Please rewrite every line of the records below as a JSON list of strings, with one string per line and any blank lines left out.

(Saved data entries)

□ □ □ □

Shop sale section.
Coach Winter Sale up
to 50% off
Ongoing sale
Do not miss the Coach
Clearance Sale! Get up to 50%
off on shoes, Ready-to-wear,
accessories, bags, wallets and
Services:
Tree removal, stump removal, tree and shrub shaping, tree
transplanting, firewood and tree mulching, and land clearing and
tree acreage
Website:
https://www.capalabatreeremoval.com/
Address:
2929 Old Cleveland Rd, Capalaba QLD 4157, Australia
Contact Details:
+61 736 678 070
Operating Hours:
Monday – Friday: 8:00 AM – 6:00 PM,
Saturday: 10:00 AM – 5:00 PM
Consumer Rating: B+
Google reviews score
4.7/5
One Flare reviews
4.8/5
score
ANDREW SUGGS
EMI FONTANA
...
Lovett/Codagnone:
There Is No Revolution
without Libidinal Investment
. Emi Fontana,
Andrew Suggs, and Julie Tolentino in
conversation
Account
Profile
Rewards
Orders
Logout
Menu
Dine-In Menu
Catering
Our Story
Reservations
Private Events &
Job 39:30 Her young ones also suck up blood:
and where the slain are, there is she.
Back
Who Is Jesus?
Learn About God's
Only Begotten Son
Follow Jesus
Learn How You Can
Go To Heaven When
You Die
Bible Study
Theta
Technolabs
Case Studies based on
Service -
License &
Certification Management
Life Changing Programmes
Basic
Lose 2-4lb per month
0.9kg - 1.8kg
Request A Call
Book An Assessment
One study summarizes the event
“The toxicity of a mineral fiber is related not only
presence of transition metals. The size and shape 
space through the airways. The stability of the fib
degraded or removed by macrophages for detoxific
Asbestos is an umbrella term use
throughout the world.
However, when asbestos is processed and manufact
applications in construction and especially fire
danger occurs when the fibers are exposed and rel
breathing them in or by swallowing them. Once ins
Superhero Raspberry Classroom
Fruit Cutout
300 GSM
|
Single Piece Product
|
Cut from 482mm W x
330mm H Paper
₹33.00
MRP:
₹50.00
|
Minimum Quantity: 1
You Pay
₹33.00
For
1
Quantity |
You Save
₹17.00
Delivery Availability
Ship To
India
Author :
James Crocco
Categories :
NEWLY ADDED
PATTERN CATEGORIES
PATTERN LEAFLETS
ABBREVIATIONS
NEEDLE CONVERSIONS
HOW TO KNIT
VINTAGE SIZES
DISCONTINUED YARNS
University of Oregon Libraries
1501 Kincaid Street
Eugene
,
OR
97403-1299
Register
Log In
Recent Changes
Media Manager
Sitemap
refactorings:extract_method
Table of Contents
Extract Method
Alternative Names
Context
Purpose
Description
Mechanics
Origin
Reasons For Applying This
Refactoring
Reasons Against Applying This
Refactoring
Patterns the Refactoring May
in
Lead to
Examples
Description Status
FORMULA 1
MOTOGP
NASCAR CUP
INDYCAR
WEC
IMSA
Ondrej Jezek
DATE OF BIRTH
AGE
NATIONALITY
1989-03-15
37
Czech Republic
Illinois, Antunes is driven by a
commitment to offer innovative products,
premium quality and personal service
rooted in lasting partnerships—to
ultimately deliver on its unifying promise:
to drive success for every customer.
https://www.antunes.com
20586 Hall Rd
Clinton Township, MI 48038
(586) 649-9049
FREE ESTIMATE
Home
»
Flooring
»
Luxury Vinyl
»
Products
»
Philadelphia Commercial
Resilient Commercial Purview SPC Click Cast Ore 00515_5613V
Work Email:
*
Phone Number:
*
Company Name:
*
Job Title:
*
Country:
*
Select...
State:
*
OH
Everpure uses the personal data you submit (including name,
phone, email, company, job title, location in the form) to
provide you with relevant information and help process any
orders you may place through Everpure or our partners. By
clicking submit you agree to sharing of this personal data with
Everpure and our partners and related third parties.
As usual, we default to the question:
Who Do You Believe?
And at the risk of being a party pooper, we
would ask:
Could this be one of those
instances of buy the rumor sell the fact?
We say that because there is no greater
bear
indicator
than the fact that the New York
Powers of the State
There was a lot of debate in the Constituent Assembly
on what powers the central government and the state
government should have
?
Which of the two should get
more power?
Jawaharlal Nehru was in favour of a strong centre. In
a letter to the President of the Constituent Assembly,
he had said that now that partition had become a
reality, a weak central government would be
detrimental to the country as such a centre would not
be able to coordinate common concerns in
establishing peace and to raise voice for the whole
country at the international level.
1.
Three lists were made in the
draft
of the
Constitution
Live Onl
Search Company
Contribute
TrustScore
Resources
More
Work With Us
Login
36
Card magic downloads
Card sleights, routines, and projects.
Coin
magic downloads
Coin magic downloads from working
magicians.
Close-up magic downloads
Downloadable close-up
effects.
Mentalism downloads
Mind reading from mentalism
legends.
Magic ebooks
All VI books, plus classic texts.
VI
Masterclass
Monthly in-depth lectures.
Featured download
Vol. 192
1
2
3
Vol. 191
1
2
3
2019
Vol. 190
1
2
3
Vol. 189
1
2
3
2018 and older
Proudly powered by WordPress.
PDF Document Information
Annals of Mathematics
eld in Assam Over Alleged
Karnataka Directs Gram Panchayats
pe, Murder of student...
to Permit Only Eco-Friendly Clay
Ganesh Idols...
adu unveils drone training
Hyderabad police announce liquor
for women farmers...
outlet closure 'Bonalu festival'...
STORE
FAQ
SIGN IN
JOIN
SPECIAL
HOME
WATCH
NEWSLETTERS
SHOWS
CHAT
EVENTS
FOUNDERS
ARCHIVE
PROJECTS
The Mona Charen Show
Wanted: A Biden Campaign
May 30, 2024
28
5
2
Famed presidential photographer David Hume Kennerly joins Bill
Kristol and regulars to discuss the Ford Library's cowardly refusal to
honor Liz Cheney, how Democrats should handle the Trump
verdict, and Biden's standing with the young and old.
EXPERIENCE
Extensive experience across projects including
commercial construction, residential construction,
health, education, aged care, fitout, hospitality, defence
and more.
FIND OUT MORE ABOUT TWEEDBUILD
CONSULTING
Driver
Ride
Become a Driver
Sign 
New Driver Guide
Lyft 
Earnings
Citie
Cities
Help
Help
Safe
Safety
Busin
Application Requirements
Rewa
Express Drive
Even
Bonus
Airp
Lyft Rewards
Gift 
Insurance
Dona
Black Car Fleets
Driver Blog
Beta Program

□ □ □ □

Answer area:
[
  "Shop sale section.",
  "Coach Winter Sale up",
  "to 50% off",
  "Ongoing sale",
  "Do not miss the Coach",
  "Clearance Sale! Get up to 50%",
  "off on shoes, Ready-to-wear,",
  "accessories, bags, wallets and",
  "Services:",
  "Tree removal, stump removal, tree and shrub shaping, tree",
  "transplanting, firewood and tree mulching, and land clearing and",
  "tree acreage",
  "Website:",
  "https://www.capalabatreeremoval.com/",
  "Address:",
  "2929 Old Cleveland Rd, Capalaba QLD 4157, Australia",
  "Contact Details:",
  "+61 736 678 070",
  "Operating Hours:",
  "Monday – Friday: 8:00 AM – 6:00 PM,",
  "Saturday: 10:00 AM – 5:00 PM",
  "Consumer Rating: B+",
  "Google reviews score",
  "4.7/5",
  "One Flare reviews",
  "4.8/5",
  "score",
  "ANDREW SUGGS",
  "EMI FONTANA",
  "...",
  "Lovett/Codagnone:",
  "There Is No Revolution",
  "without Libidinal Investment",
  ". Emi Fontana,",
  "Andrew Suggs, and Julie Tolentino in",
  "conversation",
  "Account",
  "Profile",
  "Rewards",
  "Orders",
  "Logout",
  "Menu",
  "Dine-In Menu",
  "Catering",
  "Our Story",
  "Reservations",
  "Private Events &",
  "Job 39:30 Her young ones also suck up blood:",
  "and where the slain are, there is she.",
  "Back",
  "Who Is Jesus?",
  "Learn About God's",
  "Only Begotten Son",
  "Follow Jesus",
  "Learn How You Can",
  "Go To Heaven When",
  "You Die",
  "Bible Study",
  "Theta",
  "Technolabs",
  "Case Studies based on",
  "Service -",
  "License &",
  "Certification Management",
  "Life Changing Programmes",
  "Basic",
  "Lose 2-4lb per month",
  "0.9kg - 1.8kg",
  "Request A Call",
  "Book An Assessment",
  "One study summarizes the event",
  "“The toxicity of a mineral fiber is related not only",
  "presence of transition metals. The size and shape ",
  "space through the airways. The stability of the fib",
  "degraded or removed by macrophages for detoxific",
  "Asbestos is an umbrella term use",
  "throughout the world.",
  "However, when asbestos is processed and manufact",
  "applications in construction and especially fire",
  "danger occurs when the fibers are exposed and rel",
  "breathing them in or by swallowing them. Once ins",
  "Superhero Raspberry Classroom",
  "Fruit Cutout",
  "300 GSM",
  "|",
  "Single Piece Product",
  "|",
  "Cut from 482mm W x",
  "330mm H Paper",
  "₹33.00",
  "MRP:",
  "₹50.00",
  "|",
  "Minimum Quantity: 1",
  "You Pay",
  "₹33.00",
  "For",
  "1",
  "Quantity |",
  "You Save",
  "₹17.00",
  "Delivery Availability",
  "Ship To",
  "India",
  "Author :",
  "James Crocco",
  "Categories :",
  "NEWLY ADDED",
  "PATTERN CATEGORIES",
  "PATTERN LEAFLETS",
  "ABBREVIATIONS",
  "NEEDLE CONVERSIONS",
  "HOW TO KNIT",
  "VINTAGE SIZES",
  "DISCONTINUED YARNS",
  "University of Oregon Libraries",
  "1501 Kincaid Street",
  "Eugene",
  ",",
  "OR",
  "97403-1299",
  "Register",
  "Log In",
  "Recent Changes",
  "Media Manager",
  "Sitemap",
  "refactorings:extract_method",
  "Table of Contents",
  "Extract Method",
  "Alternative Names",
  "Context",
  "Purpose",
  "Description",
  "Mechanics",
  "Origin",
  "Reasons For Applying This",
  "Refactoring",
  "Reasons Against Applying This",
  "Refactoring",
  "Patterns the Refactoring May",
  "in",
  "Lead to",
  "Examples",
  "Description Status",
  "FORMULA 1",
  "MOTOGP",
  "NASCAR CUP",
  "INDYCAR",
  "WEC",
  "IMSA",
  "Ondrej Jezek",
  "DATE OF BIRTH",
  "AGE",
  "NATIONALITY",
  "1989-03-15",
  "37",
  "Czech Republic",
  "Illinois, Antunes is driven by a",
  "commitment to offer innovative products,",
  "premium quality and personal service",
  "rooted in lasting partnerships—to",
  "ultimately deliver on its unifying promise:",
  "to drive success for every customer.",
  "https://www.antunes.com",
  "20586 Hall Rd",
  "Clinton Township, MI 48038",
  "(586) 649-9049",
  "FREE ESTIMATE",
  "Home",
  "»",
  "Flooring",
  "»",
  "Luxury Vinyl",
  "»",
  "Products",
  "»",
  "Philadelphia Commercial",
  "Resilient Commercial Purview SPC Click Cast Ore 00515_5613V",
  "Work Email:",
  "*",
  "Phone Number:",
  "*",
  "Company Name:",
  "*",
  "Job Title:",
  "*",
  "Country:",
  "*",
  "Select...",
  "State:",
  "*",
  "OH",
  "Everpure uses the personal data you submit (including name,",
  "phone, email, company, job title, location in the form) to",
  "provide you with relevant information and help process any",
  "orders you may place through Everpure or our partners. By",
  "clicking submit you agree to sharing of this personal data with",
  "Everpure and our partners and related third parties.",
  "As usual, we default to the question:",
  "Who Do You Believe?",
  "And at the risk of being a party pooper, we",
  "would ask:",
  "Could this be one of those",
  "instances of buy the rumor sell the fact?",
  "We say that because there is no greater",
  "bear",
  "indicator",
  "than the fact that the New York",
  "Powers of the State",
  "There was a lot of debate in the Constituent Assembly",
  "on what powers the central government and the state",
  "government should have",
  "?",
  "Which of the two should get",
  "more power?",
  "Jawaharlal Nehru was in favour of a strong centre. In",
  "a letter to the President of the Constituent Assembly,",
  "he had said that now that partition had become a",
  "reality, a weak central government would be",
  "detrimental to the country as such a centre would not",
  "be able to coordinate common concerns in",
  "establishing peace and to raise voice for the whole",
  "country at the international level.",
  "1.",
  "Three lists were made in the",
  "draft",
  "of the",
  "Constitution",
  "Live Onl",
  "Search Company",
  "Contribute",
  "TrustScore",
  "Resources",
  "More",
  "Work With Us",
  "Login",
  "36",
  "Card magic downloads",
  "Card sleights, routines, and projects.",
  "Coin",
  "magic downloads",
  "Coin magic downloads from working",
  "magicians.",
  "Close-up magic downloads",
  "Downloadable close-up",
  "effects.",
  "Mentalism downloads",
  "Mind reading from mentalism",
  "legends.",
  "Magic ebooks",
  "All VI books, plus classic texts.",
  "VI",
  "Masterclass",
  "Monthly in-depth lectures.",
  "Featured download",
  "Vol. 192",
  "1",
  "2",
  "3",
  "Vol. 191",
  "1",
  "2",
  "3",
  "2019",
  "Vol. 190",
  "1",
  "2",
  "3",
  "Vol. 189",
  "1",
  "2",
  "3",
  "2018 and older",
  "Proudly powered by WordPress.",
  "PDF Document Information",
  "Annals of Mathematics",
  "eld in Assam Over Alleged",
  "Karnataka Directs Gram Panchayats",
  "pe, Murder of student...",
  "to Permit Only Eco-Friendly Clay",
  "Ganesh Idols...",
  "adu unveils drone training",
  "Hyderabad police announce liquor",
  "for women farmers...",
  "outlet closure 'Bonalu festival'...",
  "STORE",
  "FAQ",
  "SIGN IN",
  "JOIN",
  "SPECIAL",
  "HOME",
  "WATCH",
  "NEWSLETTERS",
  "SHOWS",
  "CHAT",
  "EVENTS",
  "FOUNDERS",
  "ARCHIVE",
  "PROJECTS",
  "The Mona Charen Show",
  "Wanted: A Biden Campaign",
  "May 30, 2024",
  "28",
  "5",
  "2",
  "Famed presidential photographer David Hume Kennerly joins Bill",
  "Kristol and regulars to discuss the Ford Library's cowardly refusal to",
  "honor Liz Cheney, how Democrats should handle the Trump",
  "verdict, and Biden's standing with the young and old.",
  "EXPERIENCE",
  "Extensive experience across projects including",
  "commercial construction, residential construction,",
  "health, education, aged care, fitout, hospitality, defence",
  "and more.",
  "FIND OUT MORE ABOUT TWEEDBUILD",
  "CONSULTING",
  "Driver",
  "Ride",
  "Become a Driver",
  "Sign ",
  "New Driver Guide",
  "Lyft ",
  "Earnings",
  "Citie",
  "Cities",
  "Help",
  "Help",
  "Safe",
  "Safety",
  "Busin",
  "Application Requirements",
  "Rewa",
  "Express Drive",
  "Even",
  "Bonus",
  "Airp",
  "Lyft Rewards",
  "Gift ",
  "Insurance",
  "Dona",
  "Black Car Fleets",
  "Driver Blog",
  "Beta Program"
]